Wednesday, November 21, 2012

Believing For Better

I hate watching as the ones I love the most are making the mistakes I had to learn from. It hurts me and it’s disappointing to think that the prayers I’ve been saying might just be bouncing off the sky. Do you hear me pleading for them, Faithful One?

You promised me that I could ask for anything and that it would be done according to your will. Is it your will to watch them die? I don’t think it is… So why haven’t you shown them the way out? I know I can’t blame you though… they have to say yes before you can actually move in their lives… I know from experience.

But I can’t make them choose. And You can’t make them choose. And so it feels hopeless. I feel like my heart is breaking as I watch her pick at lettuce… as I watch him take another hit. It’s not fair. I feel righteous indignation rising up in me. I am angry because they are attacked and I can’t rescue them. I feel helpless and I hate knowing that all I can do is wait on Your Spirit. I feel like I am feeling Your pain. Like I am feeling Your heartache. And I'm reminded that I asked for that, so I can't complain.

I am recognizing that I have control issues. And if it were up to me, I’d find a way to lead them back to you this instant. I’d find a way to show them that you are Truth and Freedom. I wish they could see it in my life, but I’m afraid I have failed in those regards because I’ve failed to remain consistent. I have to remember that I am not a savior.

How do I show them you want something better when I’m only just now choosing better? I want them to realize the authority and power that comes with your name. I want them to know the fullness you bring and the void you are capable of filling.

Help me be an example, but more than that, help me be loving and gentle. Help me love them the way you do. Show me when to speak and when to listen. Give me Your words, because they are the only words of Life.

I need you to hold my heart because it's shattering at the thought that all of this might be falling apart. I am believing for so much of a miracle. And I know you're not too small for that. But I feel doubt creeping in. I don't want to doubt you. I want to believe you're doing something bigger than my imagination. I need a sign. Tell me that you hear me crying, Abba.
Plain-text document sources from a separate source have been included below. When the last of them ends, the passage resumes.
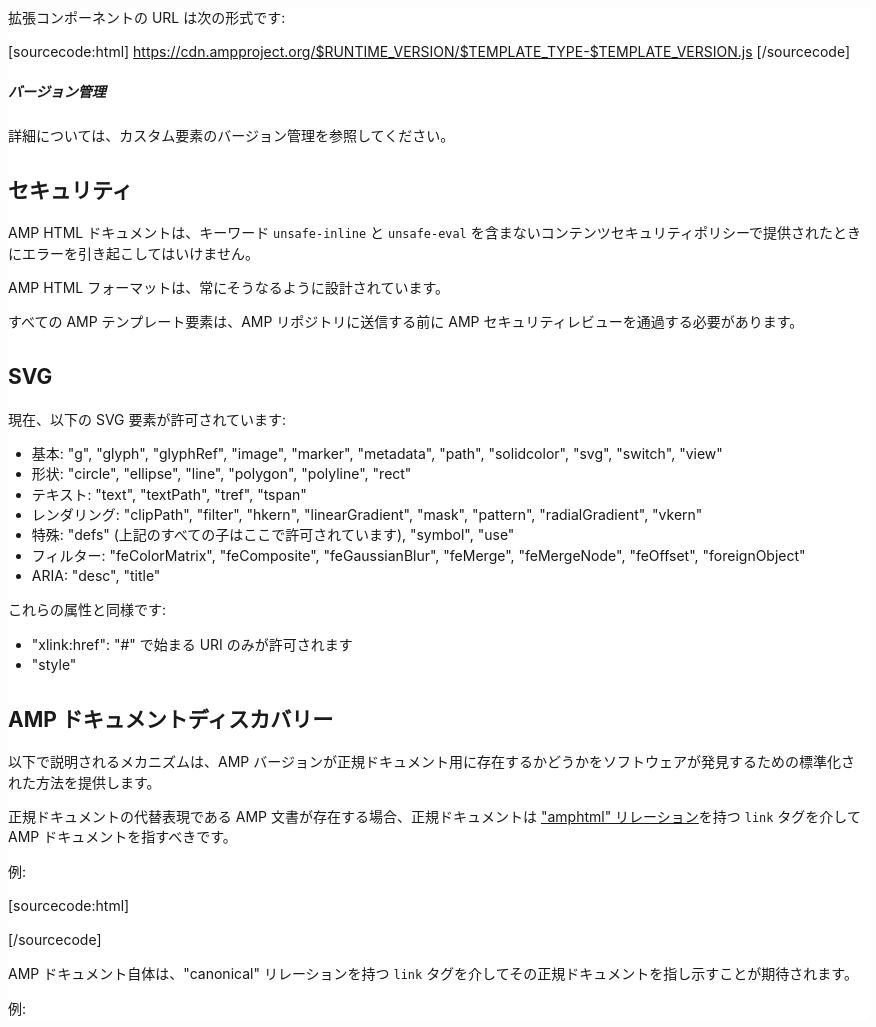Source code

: 拡張コンポーネントの URL は次の形式です:

[sourcecode:html]
https://cdn.ampproject.org/$RUNTIME_VERSION/$TEMPLATE_TYPE-$TEMPLATE_VERSION.js
[/sourcecode]

##### バージョン管理 <a name="versioning-1"></a>

詳細については、カスタム要素のバージョン管理を参照してください。

## セキュリティ <a name="security"></a>

AMP HTML ドキュメントは、キーワード `unsafe-inline` と `unsafe-eval` を含まないコンテンツセキュリティポリシーで提供されたときにエラーを引き起こしてはいけません。

AMP HTML フォーマットは、常にそうなるように設計されています。

すべての AMP テンプレート要素は、AMP リポジトリに送信する前に AMP セキュリティレビューを通過する必要があります。

## SVG <a name="svg"></a>

現在、以下の SVG 要素が許可されています:

- 基本: "g", "glyph", "glyphRef", "image", "marker", "metadata", "path", "solidcolor", "svg", "switch", "view"
- 形状: "circle", "ellipse", "line", "polygon", "polyline", "rect"
- テキスト: "text", "textPath", "tref", "tspan"
- レンダリング: "clipPath", "filter", "hkern", "linearGradient", "mask", "pattern", "radialGradient", "vkern"
- 特殊: "defs" (上記のすべての子はここで許可されています), "symbol", "use"
- フィルター: "feColorMatrix", "feComposite", "feGaussianBlur", "feMerge", "feMergeNode", "feOffset", "foreignObject"
- ARIA: "desc", "title"

これらの属性と同様です:

- "xlink:href": "#" で始まる URI のみが許可されます
- "style"

## AMP ドキュメントディスカバリー <a name="amp-document-discovery"></a>

以下で説明されるメカニズムは、AMP バージョンが正規ドキュメント用に存在するかどうかをソフトウェアが発見するための標準化された方法を提供します。

正規ドキュメントの代替表現である AMP 文書が存在する場合、正規ドキュメントは ["amphtml" リレーション](http://microformats.org/wiki/existing-rel-values#HTML5_link_type_extensions)を持つ `link` タグを介して AMP ドキュメントを指すべきです。

例:

[sourcecode:html]

<link rel="amphtml" href="https://www.example.com/url/to/amp/document.html">
[/sourcecode]

AMP ドキュメント自体は、"canonical" リレーションを持つ `link` タグを介してその正規ドキュメントを指し示すことが期待されます。

例:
Tuesday, November 20, 2012

Maybe Ignorance is Bliss?

I can't collect my feet. I feel like I've completely face planted in this thing called life. I don't want to keep trying, but I don't want to lay here on the ground forever either. I thought I was figuring things out... It started out as such a slow walk, but it grew into a race and I was excited to see myself moving forward. Now I feel like I've come to a complete halt. I feel like there are things I'll never get past and that I'll never quite be alright.

She told me I was a liar- as if I didn't already know I had lied. But somehow that just reminded me of all the times before when I was reminded of who the original liar was and how they compared me to him. I was reminded all over again of the pain they caused me. And even though it wasn't all my fault, I had to take all the blame. And I don't want to take the blame for this.
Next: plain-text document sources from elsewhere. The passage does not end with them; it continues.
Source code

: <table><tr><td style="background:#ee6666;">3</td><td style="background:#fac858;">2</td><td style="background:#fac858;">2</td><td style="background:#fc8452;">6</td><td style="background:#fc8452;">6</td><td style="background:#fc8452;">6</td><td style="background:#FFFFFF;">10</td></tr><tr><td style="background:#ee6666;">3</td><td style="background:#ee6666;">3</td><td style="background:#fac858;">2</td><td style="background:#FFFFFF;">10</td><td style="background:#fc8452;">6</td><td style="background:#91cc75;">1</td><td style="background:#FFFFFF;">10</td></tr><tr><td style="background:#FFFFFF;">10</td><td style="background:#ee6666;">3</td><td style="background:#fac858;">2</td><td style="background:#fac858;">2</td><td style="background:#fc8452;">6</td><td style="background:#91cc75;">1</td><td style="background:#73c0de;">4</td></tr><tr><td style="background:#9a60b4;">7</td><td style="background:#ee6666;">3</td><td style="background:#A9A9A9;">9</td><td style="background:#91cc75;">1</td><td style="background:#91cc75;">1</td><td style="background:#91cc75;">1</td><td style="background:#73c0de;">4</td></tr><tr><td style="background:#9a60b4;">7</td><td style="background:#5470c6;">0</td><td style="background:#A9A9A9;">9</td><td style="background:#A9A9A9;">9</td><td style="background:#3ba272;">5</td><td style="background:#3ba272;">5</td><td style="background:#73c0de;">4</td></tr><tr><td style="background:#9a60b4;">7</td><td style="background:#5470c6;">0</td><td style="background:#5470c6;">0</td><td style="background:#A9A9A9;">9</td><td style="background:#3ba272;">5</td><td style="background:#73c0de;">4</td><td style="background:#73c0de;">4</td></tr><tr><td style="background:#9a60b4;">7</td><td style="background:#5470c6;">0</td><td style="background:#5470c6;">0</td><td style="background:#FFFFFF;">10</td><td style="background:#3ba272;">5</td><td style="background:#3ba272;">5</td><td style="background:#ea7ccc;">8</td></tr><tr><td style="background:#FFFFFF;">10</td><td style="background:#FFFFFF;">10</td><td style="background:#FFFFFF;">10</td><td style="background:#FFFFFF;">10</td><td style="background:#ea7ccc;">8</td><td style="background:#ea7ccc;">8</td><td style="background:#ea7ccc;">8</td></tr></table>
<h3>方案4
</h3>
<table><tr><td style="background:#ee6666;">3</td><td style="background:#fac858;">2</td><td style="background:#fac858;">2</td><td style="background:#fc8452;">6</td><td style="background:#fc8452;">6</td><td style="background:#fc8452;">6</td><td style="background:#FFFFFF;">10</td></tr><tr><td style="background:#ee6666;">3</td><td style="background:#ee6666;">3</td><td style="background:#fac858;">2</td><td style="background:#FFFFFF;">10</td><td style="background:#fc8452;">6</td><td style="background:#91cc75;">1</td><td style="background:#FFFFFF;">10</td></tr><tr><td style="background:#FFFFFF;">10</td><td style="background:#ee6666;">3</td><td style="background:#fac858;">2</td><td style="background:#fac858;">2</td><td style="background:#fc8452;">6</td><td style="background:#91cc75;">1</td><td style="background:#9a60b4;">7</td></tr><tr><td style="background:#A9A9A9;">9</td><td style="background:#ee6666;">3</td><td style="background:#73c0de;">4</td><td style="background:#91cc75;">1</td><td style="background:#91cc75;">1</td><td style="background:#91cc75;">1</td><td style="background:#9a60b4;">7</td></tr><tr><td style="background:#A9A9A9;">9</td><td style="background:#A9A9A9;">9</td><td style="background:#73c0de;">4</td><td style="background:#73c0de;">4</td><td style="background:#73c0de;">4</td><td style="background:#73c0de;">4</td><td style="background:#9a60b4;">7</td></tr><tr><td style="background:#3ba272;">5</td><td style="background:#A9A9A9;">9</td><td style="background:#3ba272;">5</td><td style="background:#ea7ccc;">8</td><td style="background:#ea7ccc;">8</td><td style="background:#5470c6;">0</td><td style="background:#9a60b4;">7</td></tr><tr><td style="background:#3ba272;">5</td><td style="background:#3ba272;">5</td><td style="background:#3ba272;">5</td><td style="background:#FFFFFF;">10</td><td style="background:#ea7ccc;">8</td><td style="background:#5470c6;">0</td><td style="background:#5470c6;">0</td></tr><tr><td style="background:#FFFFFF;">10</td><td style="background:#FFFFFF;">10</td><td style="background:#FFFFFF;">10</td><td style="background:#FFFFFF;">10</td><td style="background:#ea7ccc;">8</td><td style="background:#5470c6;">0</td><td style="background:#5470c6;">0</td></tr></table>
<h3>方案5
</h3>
She told me my absense would be noticed, but I don't believe here. I feel like it doesn't make much of a difference if I am around or not... I don't think I'm really that valuable. I'm just another number and when I'm gone, another person could replace me easily. I want to be alone.

She told me I wanted to be sad and asked me why. She said if I just laughed, it would make my brain happier. And it made me feel insulted. Like she was calling me stubborn or childish. I didn't want to be happy. I wanted to be sad. I wanted to reflect on my pain for a moment. I wanted to wrap myself in it and dull myself into it until it was a comfortable shell keeping me from them. And when she called me out, it made me feel even more like I wanted to run away.

It would be easy to run, to make the great escape, to numb myself and walk away from feeling. It would be easy to be selfish and avoid reconciliation. It would be easy to pretend like everything is alright all of the time. I want things to be easy.

But I know too much to believe that it's alright to do what's easy all of the time. It's like I've been let in on the secret to it all... and knowing that secret means I should have it all together now. But to be honest, I don't have it together at all. I found the secret, but the secret is that it's hard. It's really hard. And the secret is, that it takes sacrifice and commitment. And I think I might be too selfish for that.

I wish I never knew the truth. I wish I could blindly do what's easy and believe it was okay.